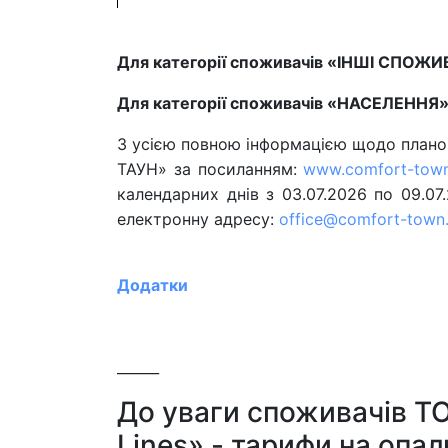
Для категорії споживачів «ІНШІ СП
Для категорії споживачів «НАСЕЛЕННЯ»
З усією повною інформацією щодо план
ТАУН» за посиланням:
www.comfort-tow
календарних днів з 03.07.2026 по 09.07
електронну адресу:
office@comfort-town
Додатки
______
До уваги споживачів 
Lines» - тарифи на опа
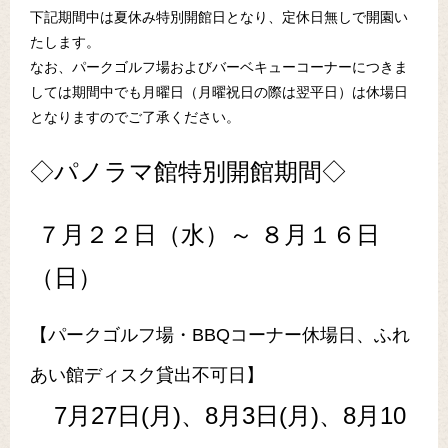
下記期間中は夏休み特別開館日となり、定休日無しで開園い
たします。
なお、パークゴルフ場およびバーベキューコーナーにつきま
しては期間中でも月曜日（月曜祝日の際は翌平日）は休場日
となりますのでご了承ください。
◇パノラマ館特別開館期間◇
７月２２日（水）～ ８月１６日
（日）
【パークゴルフ場・BBQコーナー休場日、ふれ
あい館ディスク貸出不可日】
7月27日(月)、8月3日(月)、8月10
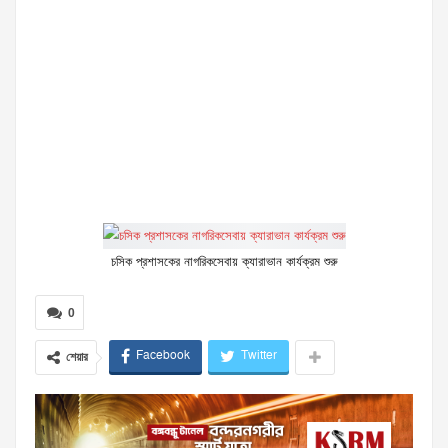
চসিক প্রশাসকের নাগরিকসেবায় ক্যারাভান কার্যক্রম শুরু
0
Facebook
Twitter
শেয়ার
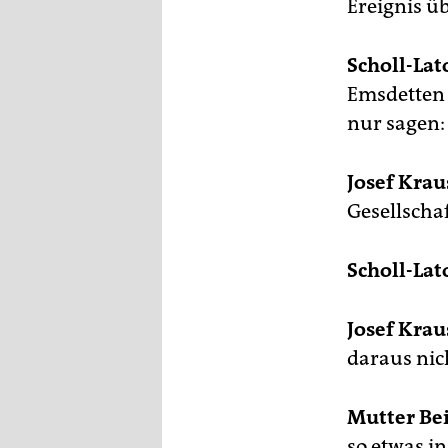
Ereignis 
Scholl-Lat
Emsdetten e
nur sagen: 
Josef Krau
Gesellscha
Scholl-Lat
Josef Krau
daraus nic
Mutter Be
so etwas i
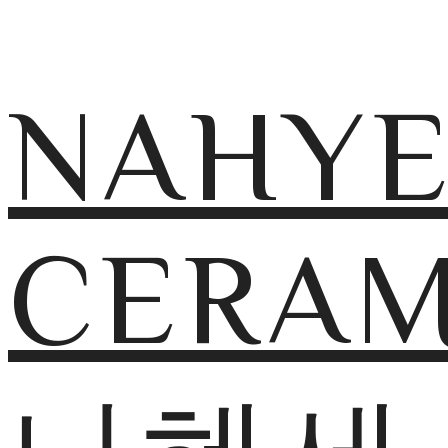
NAHY
CERAM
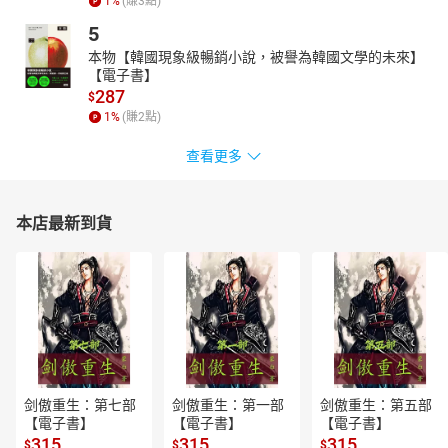
1
%
(賺
3
點)
5
本物【韓國現象級暢銷小說，被譽為韓國文學的未來】
【電子書】
287
$
1
%
(賺
2
點)
查看更多
本店最新到貨
剑傲重生：第七部
剑傲重生：第一部
剑傲重生：第五部
【電子書】
【電子書】
【電子書】
315
315
315
$
$
$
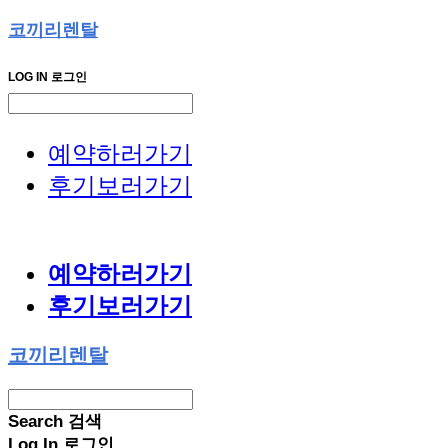
코끼리렌탈
LOG IN
로그인
예약하러가기
후기보러가기
예약하러가기
후기보러가기
코끼리렌탈
Search
검색
Log In
로그인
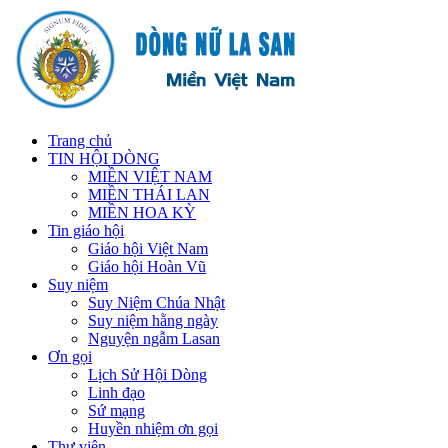
Trang chủ
TIN HỘI DÒNG
MIỀN VIỆT NAM
MIỀN THÁI LAN
MIỀN HOA KỲ
Tin giáo hội
Giáo hội Việt Nam
Giáo hội Hoàn Vũ
Suy niệm
Suy Niệm Chúa Nhật
Suy niệm hằng ngày
Nguyện ngẫm Lasan
Ơn gọi
Lịch Sử Hội Dòng
Linh đạo
Sứ mạng
Huyền nhiệm ơn gọi
Thư viện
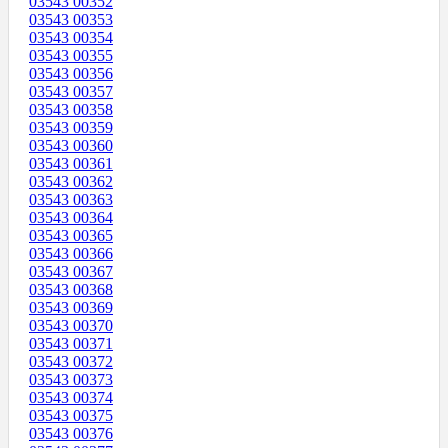
03543 00352
03543 00353
03543 00354
03543 00355
03543 00356
03543 00357
03543 00358
03543 00359
03543 00360
03543 00361
03543 00362
03543 00363
03543 00364
03543 00365
03543 00366
03543 00367
03543 00368
03543 00369
03543 00370
03543 00371
03543 00372
03543 00373
03543 00374
03543 00375
03543 00376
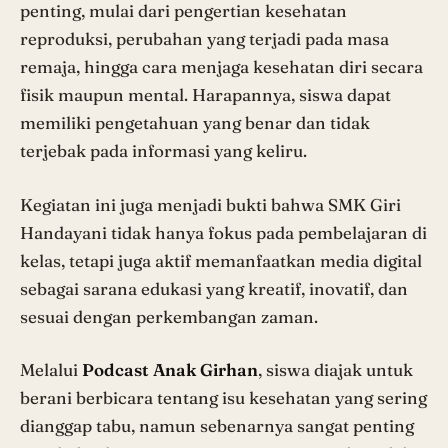
penting, mulai dari pengertian kesehatan
reproduksi, perubahan yang terjadi pada masa
remaja, hingga cara menjaga kesehatan diri secara
fisik maupun mental. Harapannya, siswa dapat
memiliki pengetahuan yang benar dan tidak
terjebak pada informasi yang keliru.
Kegiatan ini juga menjadi bukti bahwa SMK Giri
Handayani tidak hanya fokus pada pembelajaran di
kelas, tetapi juga aktif memanfaatkan media digital
sebagai sarana edukasi yang kreatif, inovatif, dan
sesuai dengan perkembangan zaman.
Melalui
Podcast Anak Girhan
, siswa diajak untuk
berani berbicara tentang isu kesehatan yang sering
dianggap tabu, namun sebenarnya sangat penting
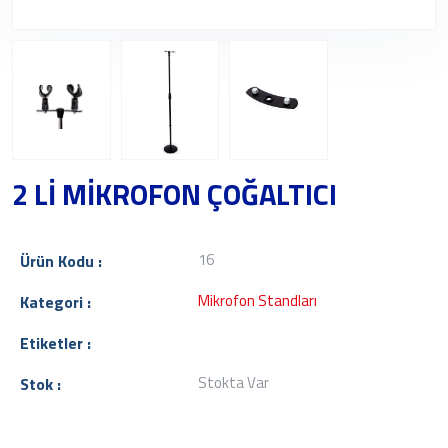
2 Lİ MİKROFON ÇOĞALTICI
16
Ürün Kodu :
Mikrofon Standları
Kategori :
Etiketler :
Stokta Var
Stok :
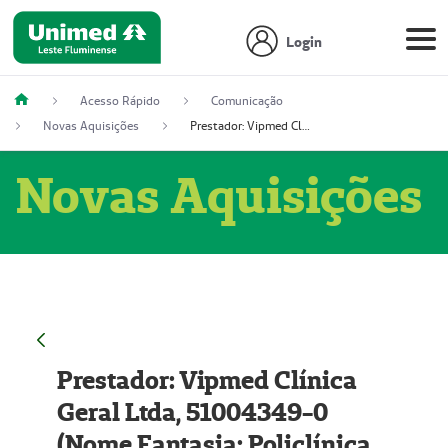
Login
Acesso Rápido
Comunicação
Novas Aquisições
Prestador: Vipmed Clínica Geral Ltda, 51004349-0 (Nome Fantasia: Policlínica Master)
Novas Aquisições
Prestador: Vipmed Clínica
Geral Ltda, 51004349-0
(Nome Fantasia: Policlínica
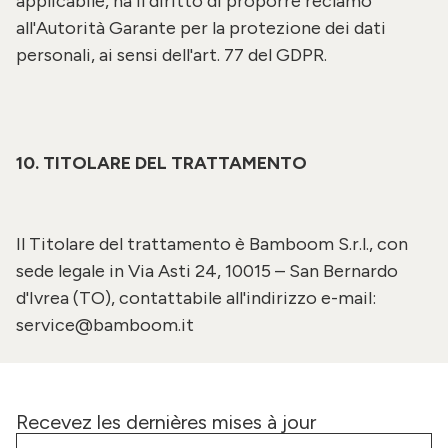
applicabile, ha il diritto di proporre reclamo
all'Autorità Garante per la protezione dei dati
personali, ai sensi dell'art. 77 del GDPR.
10. TITOLARE DEL TRATTAMENTO
Il Titolare del trattamento è
Bamboom S.r.l.
, con
sede legale in Via Asti 24, 10015 – San Bernardo
d'Ivrea (TO), contattabile all'indirizzo e-mail:
service@bamboom.it
Recevez les dernières mises à jour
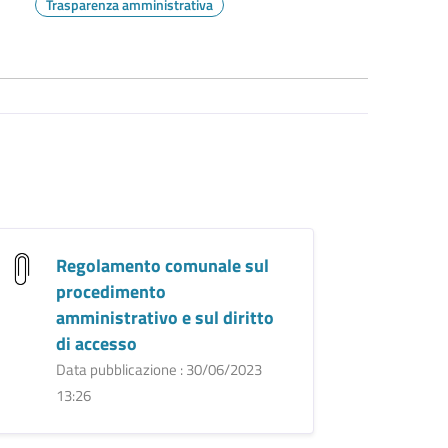
Trasparenza amministrativa
Regolamento comunale sul
procedimento
amministrativo e sul diritto
di accesso
Data pubblicazione : 30/06/2023
13:26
__________________________________________________
> WORK TASK: Rewrite the lines starting at the one containing "applicabile, ha il" and ending at the one containing "Recevez les dernières mises à jour", with "e-mail" replaced by "email" and nothing else changed.

> REPLY:
applicabile, ha il diritto di proporre reclamo
all'Autorità Garante per la protezione dei dati
personali, ai sensi dell'art. 77 del GDPR.
10. TITOLARE DEL TRATTAMENTO
Il Titolare del trattamento è
Bamboom S.r.l.
, con
sede legale in Via Asti 24, 10015 – San Bernardo
d'Ivrea (TO), contattabile all'indirizzo email:
service@bamboom.it
Recevez les dernières mises à jour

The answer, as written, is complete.